SOURCE MATERIAL Start Marker

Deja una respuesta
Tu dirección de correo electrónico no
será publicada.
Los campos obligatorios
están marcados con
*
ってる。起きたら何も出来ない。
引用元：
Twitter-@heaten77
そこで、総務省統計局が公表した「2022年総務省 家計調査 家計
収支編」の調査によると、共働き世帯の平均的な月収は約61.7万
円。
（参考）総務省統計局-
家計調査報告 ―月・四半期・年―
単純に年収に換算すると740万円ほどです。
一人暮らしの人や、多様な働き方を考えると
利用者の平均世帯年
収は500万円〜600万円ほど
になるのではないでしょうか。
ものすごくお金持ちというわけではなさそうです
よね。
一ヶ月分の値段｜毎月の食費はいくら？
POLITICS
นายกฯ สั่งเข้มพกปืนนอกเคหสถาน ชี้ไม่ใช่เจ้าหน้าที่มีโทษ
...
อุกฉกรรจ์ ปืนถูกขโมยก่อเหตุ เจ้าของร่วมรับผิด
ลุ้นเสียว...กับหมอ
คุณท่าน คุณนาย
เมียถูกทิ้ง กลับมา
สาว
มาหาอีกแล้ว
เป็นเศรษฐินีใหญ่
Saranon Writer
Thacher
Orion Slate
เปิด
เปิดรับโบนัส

SOURCE MATERIAL End Marker
SOURCE MATERIAL Start Marker

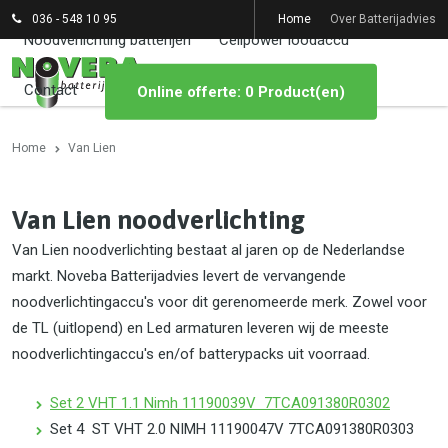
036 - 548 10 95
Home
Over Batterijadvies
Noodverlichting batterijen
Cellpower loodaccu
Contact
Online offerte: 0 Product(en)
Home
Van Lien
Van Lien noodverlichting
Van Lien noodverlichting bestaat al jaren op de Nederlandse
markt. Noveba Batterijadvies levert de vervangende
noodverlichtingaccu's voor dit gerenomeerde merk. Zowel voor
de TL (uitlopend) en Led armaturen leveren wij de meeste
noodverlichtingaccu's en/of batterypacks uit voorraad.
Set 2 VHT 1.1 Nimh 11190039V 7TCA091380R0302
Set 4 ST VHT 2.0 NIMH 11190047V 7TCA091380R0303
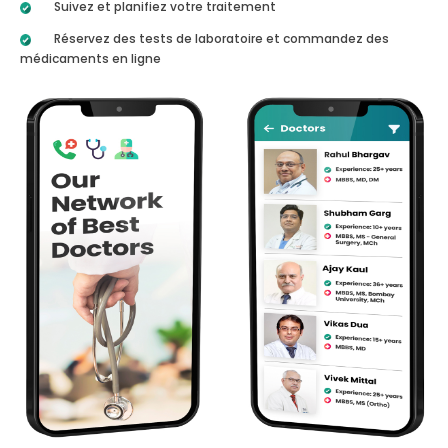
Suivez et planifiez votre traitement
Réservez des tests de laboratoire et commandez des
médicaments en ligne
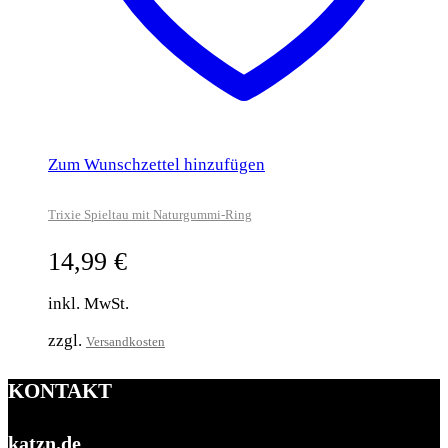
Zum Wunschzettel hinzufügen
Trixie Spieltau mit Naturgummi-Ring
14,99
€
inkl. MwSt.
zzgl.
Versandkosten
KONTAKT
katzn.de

SOURCE MATERIAL End Marker
SOURCE MATERIAL Start Marker

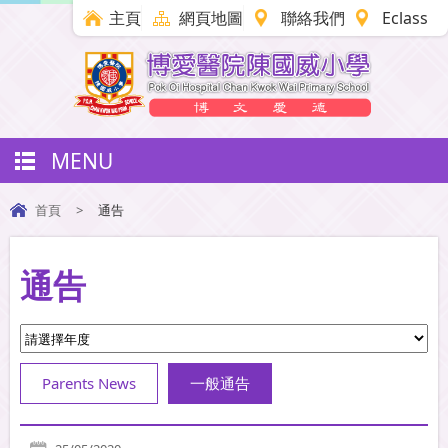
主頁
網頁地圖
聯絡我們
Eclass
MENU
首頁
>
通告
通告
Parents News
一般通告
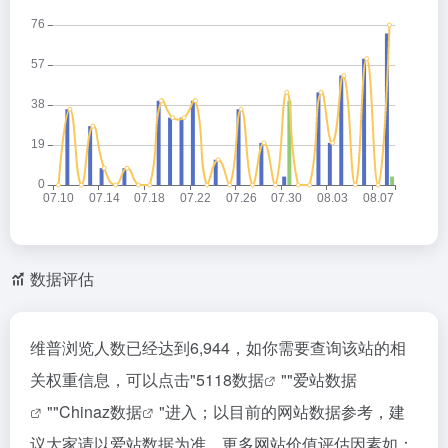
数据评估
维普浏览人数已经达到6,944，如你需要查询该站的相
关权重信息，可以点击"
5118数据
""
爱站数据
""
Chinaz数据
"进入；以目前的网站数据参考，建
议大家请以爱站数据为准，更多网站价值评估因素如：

SOURCE MATERIAL End Marker

EXERCISE GOAL: Reproduce the entries above exactly, but only the lines between the line holding "Deja una respuesta" and the line holding "เปิดรับโบนัส", inclusive.

SOLUTION BELOW:
Deja una respuesta
Tu dirección de correo electrónico no
será publicada.
Los campos obligatorios
están marcados con
*
ってる。起きたら何も出来ない。
引用元：
Twitter-@heaten77
そこで、総務省統計局が公表した「2022年総務省 家計調査 家計
収支編」の調査によると、共働き世帯の平均的な月収は約61.7万
円。
（参考）総務省統計局-
家計調査報告 ―月・四半期・年―
単純に年収に換算すると740万円ほどです。
一人暮らしの人や、多様な働き方を考えると
利用者の平均世帯年
収は500万円〜600万円ほど
になるのではないでしょうか。
ものすごくお金持ちというわけではなさそうです
よね。
一ヶ月分の値段｜毎月の食費はいくら？
POLITICS
นายกฯ สั่งเข้มพกปืนนอกเคหสถาน ชี้ไม่ใช่เจ้าหน้าที่มีโทษ
...
อุกฉกรรจ์ ปืนถูกขโมยก่อเหตุ เจ้าของร่วมรับผิด
ลุ้นเสียว...กับหมอ
คุณท่าน คุณนาย
เมียถูกทิ้ง กลับมา
สาว
มาหาอีกแล้ว
เป็นเศรษฐินีใหญ่
Saranon Writer
Thacher
Orion Slate
เปิด
เปิดรับโบนัส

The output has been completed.